Jimmy Valoyes

Personal information
- Full name: Jimmy Valoyes Córdoba
- Date of birth: 30 November 1986 (age 39)
- Place of birth: Tuluá, Colombia
- Height: 1.94 m (6 ft 4 in)
- Position: Centre back

Team information
- Current team: Cienciano
- Number: 70

Senior career*
- Years: Team / Apps / (Gls)
- 2006–2008: Cúcuta Deportivo
- 2008: → San Alberto (loan)
- 2009: Cúcuta Deportivo
- 2010–2011: Valledupar
- 2012: → San Alberto (loan)
- 2012: Ciclón del Golfo
- 2013–2015: Dragón / 69 / (3)
- 2015–2017: Águila / 97 / (7)
- 2017–2018: Cortuluá / 18 / (0)
- 2018: Deportivo Pasto / 13 / (0)
- 2018: Águila / 21 / (1)
- 2019: Pirata / 28 / (1)
- 2020–2023: Sport Huancayo / 83 / (3)
- 2024: UTC Cajamarca / 17 / (0)
- 2024–: Cienciano / 45 / (5)

= Jimmy Valoyes =

Colombian footballer (born 1986)

Jimmy Valoyes Córdoba (born 30 November 1986) is a Colombian professional footballer who plays for Cienciano.

== Club career ==
===Ciclón del Golfo===
In 2012, Valoyes signed with Ciclón del Golfo of El Salvador.

=== Dragón ===
In 2013, Valoyes signed with Dragón. In the Clausura 2014, Dragón finished in the fourth position of the league table with 25 points and classified for the semi-finals of that tournament. In the first leg of the semi-finals, Valoyes scored a crucial goal against FAS at the Estadio Juan Francisco Barraza in a 1–0 victory. In the second leg, Dragón got a 0–0 draw, reaching the final.
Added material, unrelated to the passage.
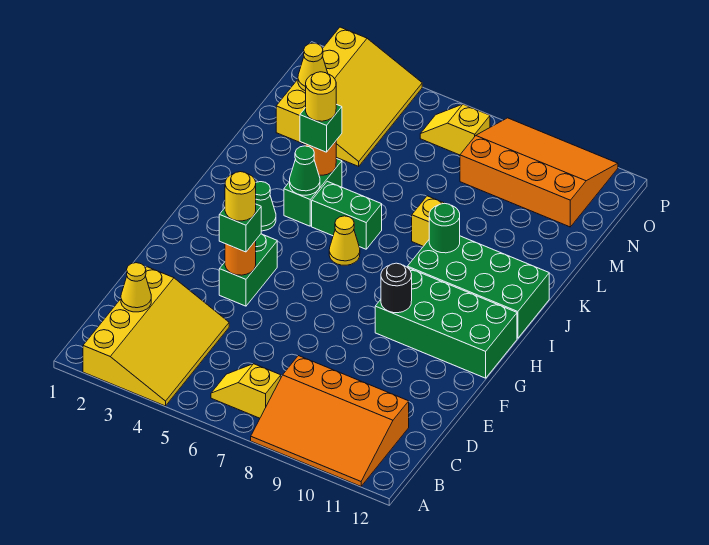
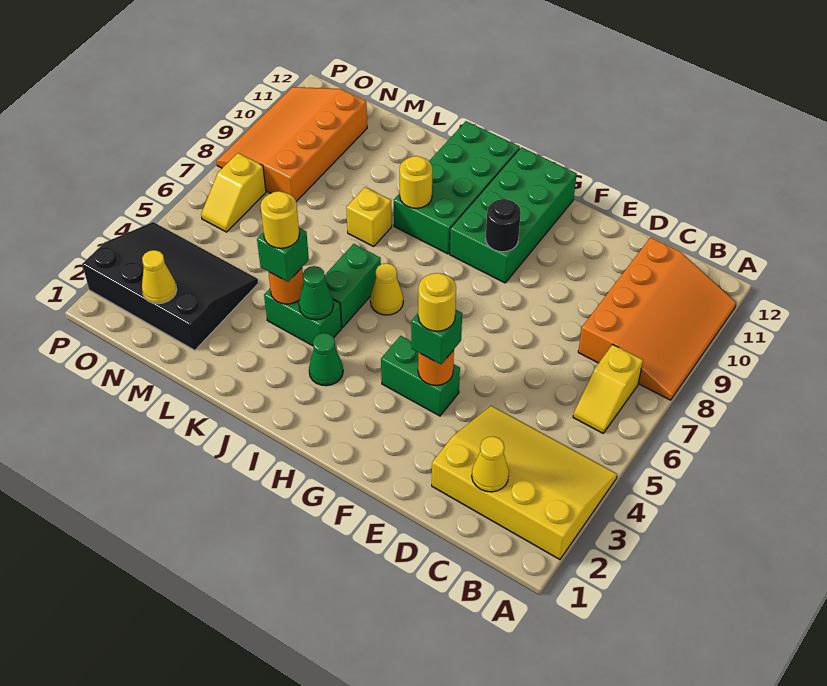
green 1x1 round brick [429,203,460,253] -> yellow 1x1 round brick [400,156,432,208]
yellow 3x4 slope [276,27,422,166] -> black 3x4 slope [82,222,258,350]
Unfortunately, Dragon was defeated in the final by Isidro Metapán on penalties.

=== Águila ===
Valoyes signed with Águila for the Apertura 2015. With the team of San Miguel reached the Clausura 2016 final, but they were defeated by local rivals Dragón 0–1 in the Estadio Cuscatlán.

In February 2016, Valoyes reached 100 games in Salvadoran football in a match against FAS.

=== Cortuluá ===
In June 2017, it was announced that Valoyes signed with Cortuluá even without having rescinded his current contract with Águila before the start of the Apertura 2017. This controversy was solved days later.

=== Deportivo Pasto ===
In January 2018, Valoyes signed with Deportivo Pasto.

=== Return to Águila ===
Valoyes signed again with Águila for the Apertura 2018 tournament. In his return with Águila, Valoyes scored a goal in a 3–0 victory against Luis Ángel Firpo in the Estadio Juan Francisco Barraza, in November 2018.

In December 2018, Águila reached the semi-finals of the Apertura 2018, but they were defeated by Santa Tecla. In December 2018, Águila rescinded the Valoyes contract.

===Sport Huancayo===
On 29 November 2019, Valoyes joined Peruvian club, Sport Huancayo, for the 2020 season.